Once THC enters the body, it interacts with your ECS by binding to the cannabinoid receptors. This function is just like how endocannabinoids bind to these receptors. It is a powerful cannabinoid that binds with both CB1 and CB2 receptors.
The end result is a body and mind that is affected by a psychoactive effect. Although THC may temporarily reduce pain or help stimulate a person’s appetite, it can also temporarily increase paranoia and anxiety for some people.
How Does CBD Interact with the ECS?
Aside from THC, CBD (cannabidiol) is the other main cannabinoid found in the cannabis plant. Unlike THC, CBD does not contain any psychoactive properties. This means CBD won’t get you high and typically doesn’t contain any significant adverse side effects.
Research is relatively new to studying CBD, but they aren’t exactly sure how CBD interacts with ECS. They know that it binds to the CB1 and CB2 receptors much differently than THC does.
Instead, many researchers believe that CBD works by stopping the endocannabinoids from being broken down.
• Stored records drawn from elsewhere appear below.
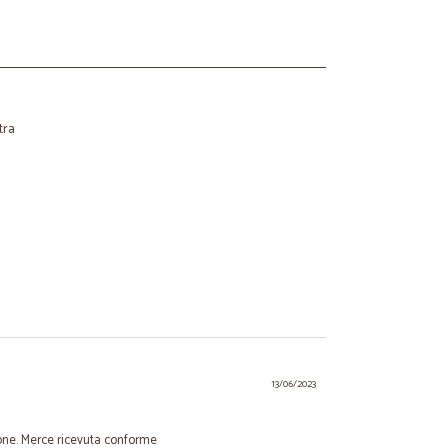
tra
13/06/2023
ione. Merce ricevuta conforme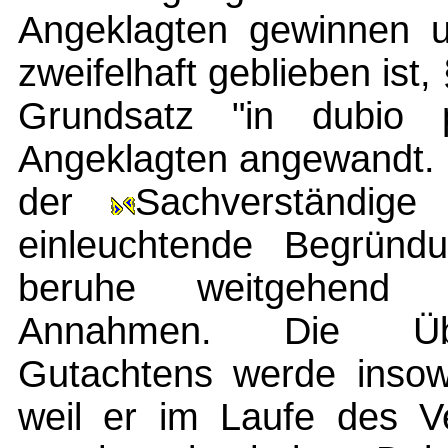
Angeklagten gewinnen u
zweifelhaft geblieben is
Grundsatz "in dubio 
Angeklagten angewandt. 
der
Sachverständige
einleuchtende Begründ
beruhe weitgehend
Annahmen. Die Über
Gutachtens werde insowe
weil er im Laufe des V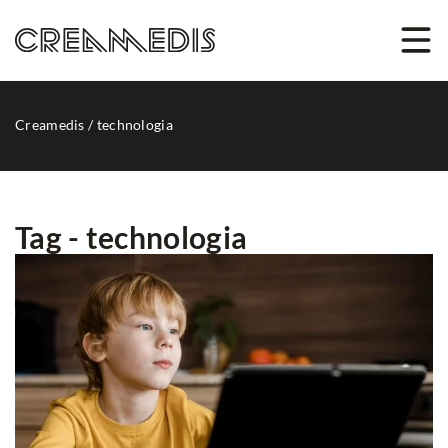
Creamedis
/
technologia
Tag - technologia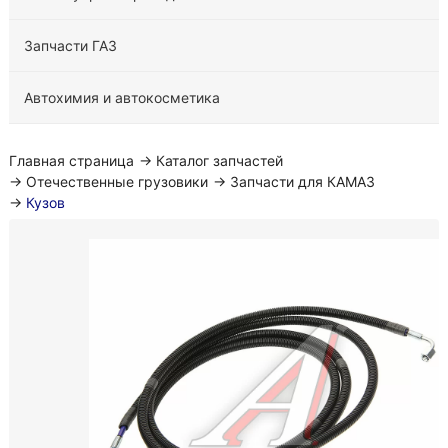
Запчасти ГАЗ
Автохимия и автокосметика
Главная страница
→
Каталог запчастей
→
Отечественные грузовики
→
Запчасти для КАМАЗ
→
Кузов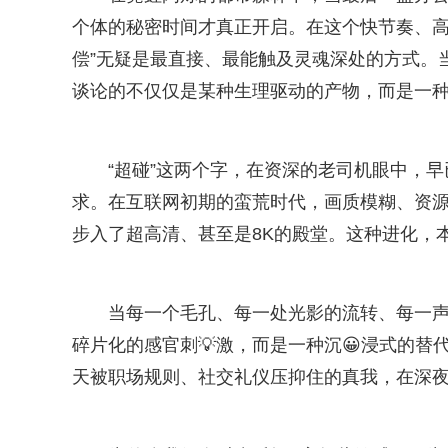
个体的秘密时间才真正开启。在这个快节奏、高
偿”无疑是最直接、最能触及灵魂深处的方式。当
谈论的不仅仅是某种生理驱动的产物，而是一
“超碰”这两个字，在资深的老司机眼中，
求。在互联网初期的蛮荒时代，画质模糊、资
步入了超高清、甚至是8K的殿堂。这种进化，
当每一个毛孔、每一处光影的流转、每一
碎片化的感官刺💡激，而是一种沉😀浸式的
天被职场规则、社交礼仪压抑住的真我，在深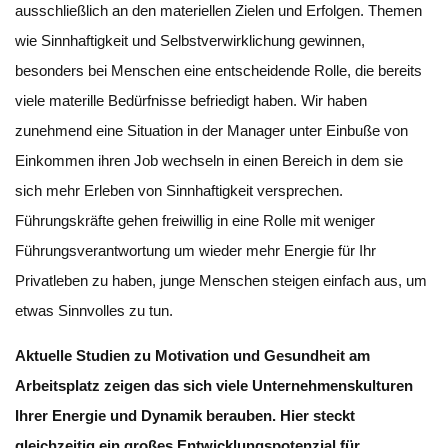
ausschließlich an den materiellen Zielen und Erfolgen. Themen
wie Sinnhaftigkeit und Selbstverwirklichung gewinnen,
besonders bei Menschen eine entscheidende Rolle, die bereits
viele materille Bedürfnisse befriedigt haben. Wir haben
zunehmend eine Situation in der Manager unter Einbuße von
Einkommen ihren Job wechseln in einen Bereich in dem sie
sich mehr Erleben von Sinnhaftigkeit versprechen.
Führungskräfte gehen freiwillig in eine Rolle mit weniger
Führungsverantwortung um wieder mehr Energie für Ihr
Privatleben zu haben, junge Menschen steigen einfach aus, um
etwas Sinnvolles zu tun.
Aktuelle Studien zu Motivation und Gesundheit am
Arbeitsplatz zeigen das sich viele Unternehmenskulturen
Ihrer Energie und Dynamik berauben. Hier steckt
gleichzeitig ein großes Entwicklungspotenzial für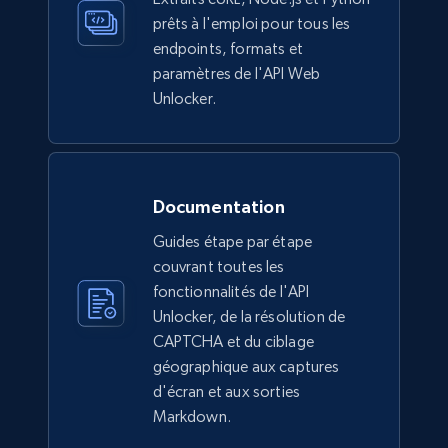
prêts à l'emploi pour tous les
endpoints, formats et
paramètres de l'API Web
Unlocker.
Documentation
Guides étape par étape
couvrant toutes les
fonctionnalités de l'API
Unlocker, de la résolution de
CAPTCHA et du ciblage
géographique aux captures
d'écran et aux sorties
Markdown.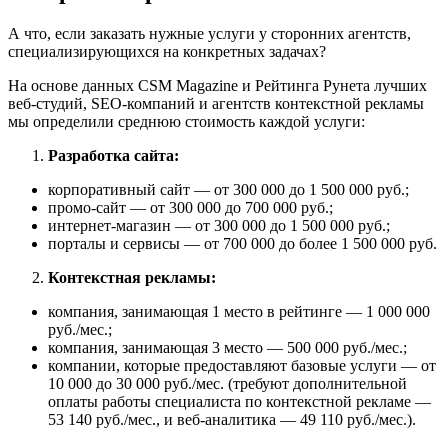
А что, если заказать нужные услуги у сторонних агентств,
специализирующихся на конкретных задачах?
На основе данных CSM Magazine и Рейтинга Рунета лучших
веб-студий, SEO-компаний и агентств контекстной рекламы
мы определили среднюю стоимость каждой услуги:
Разработка сайта:
корпоративный сайт — от 300 000 до 1 500 000 руб.;
промо-сайт — от 300 000 до 700 000 руб.;
интернет-магазин — от 300 000 до 1 500 000 руб.;
порталы и сервисы — от 700 000 до более 1 500 000 руб.
Контекстная рекламы:
компания, занимающая 1 место в рейтинге — 1 000 000
руб./мес.;
компания, занимающая 3 место — 500 000 руб./мес.;
компании, которые предоставляют базовые услуги — от
10 000 до 30 000 руб./мес. (требуют дополнительной
оплаты работы специалиста по контекстной рекламе —
53 140 руб./мес., и веб-аналитика — 49 110 руб./мес.).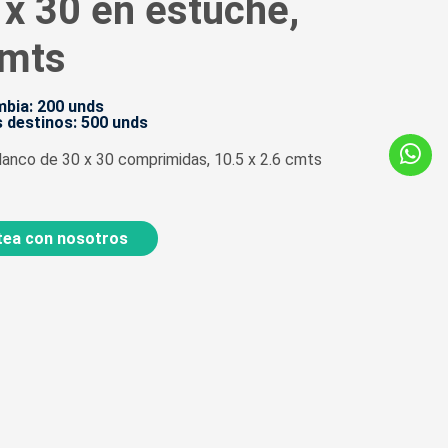
 x 30 en estuche,
cmts
bia: 200 unds
 destinos: 500 unds
lanco de 30 x 30 comprimidas, 10.5 x 2.6 cmts
ea con nosotros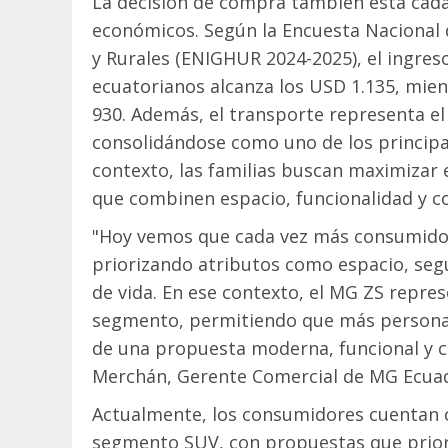
La decisión de compra también está cada
económicos. Según la Encuesta Nacional 
y Rurales (ENIGHUR 2024-2025), el ingre
ecuatorianos alcanza los USD 1.135, mie
930. Además, el transporte representa el
consolidándose como uno de los principal
contexto, las familias buscan maximizar e
que combinen espacio, funcionalidad y co
"Hoy vemos que cada vez más consumidore
priorizando atributos como espacio, se
de vida. En ese contexto, el MG ZS repre
segmento, permitiendo que más personas 
de una propuesta moderna, funcional y co
Merchán, Gerente Comercial de MG Ecua
Actualmente, los consumidores cuentan c
segmento SUV, con propuestas que prior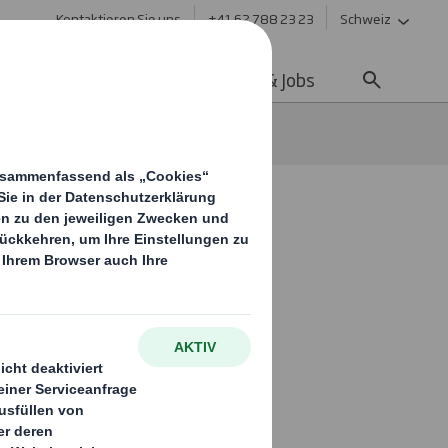
Kontaktieren Sie uns
+41 62 788 23 23
Schweiz
ltigkeit
Media
Karriere & Jobs
e Automobilindustrie
e für die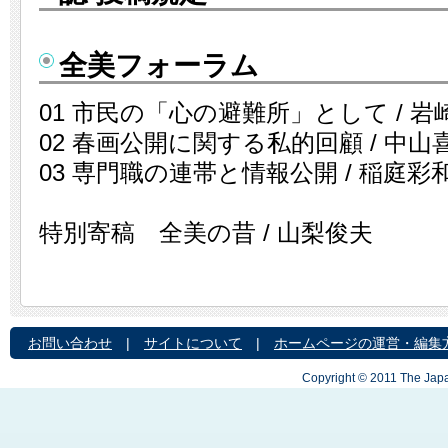
全美フォーラム
01 市民の「心の避難所」として / 岩
02 春画公開に関する私的回顧 / 中山
03 専門職の連帯と情報公開 / 稲庭彩
特別寄稿 全美の昔 / 山梨俊夫
お問い合わせ
|
サイトについて
|
ホームページの運営・編集
Copyright © 2011 The Japa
When they are not being broken down, they have a more significant effect on the body. At the same time, other researchers believe that CBD may bind to receptors that are still unknown.
All of the details of how CBD works are still being discovered, but there is research that suggests that CBD may help reduce pain, stress, and other neurodegenerative diseases like Alzheimer’s disease or Parkinson’s disease. It may also help with neurological disorders like anxiety and depression.
What About Clinical Endocannabinoid Deficiency?
Some experts believe there is a theory called clinical endocannabinoid deficiency (or CED). This theory is based on that if the body has low endocannabinoid levels, the ECS can become dysfunctional and can contribute to the development of certain unfavorable conditions within the body.
An article from 2016 did a review spanning ten years of research into this subject. The study suggested that CED could lead to all kinds of medical conditions such as developing migraines, IBS (irritable bowel syndrome), and fibromyalgia.
All of these conditions do not have any underlying causes, and they seem to be resistant to treatment. They seem to also occur alongside one another. If it is discovered that CED does play a part in treating these conditions, looking deeper into endocannabinoid production might be an answer to offer relief to the symptoms of these conditions.
Final Thoughts On The Endogenous Cannabinoid System
The ECS is a critical system for maintaining the stability of several internal systems of the human body.
However, there is still much to learn about it.
As science explores further how CBD and THC help support this system, the research points to the potential benefits that CBD and THC offer.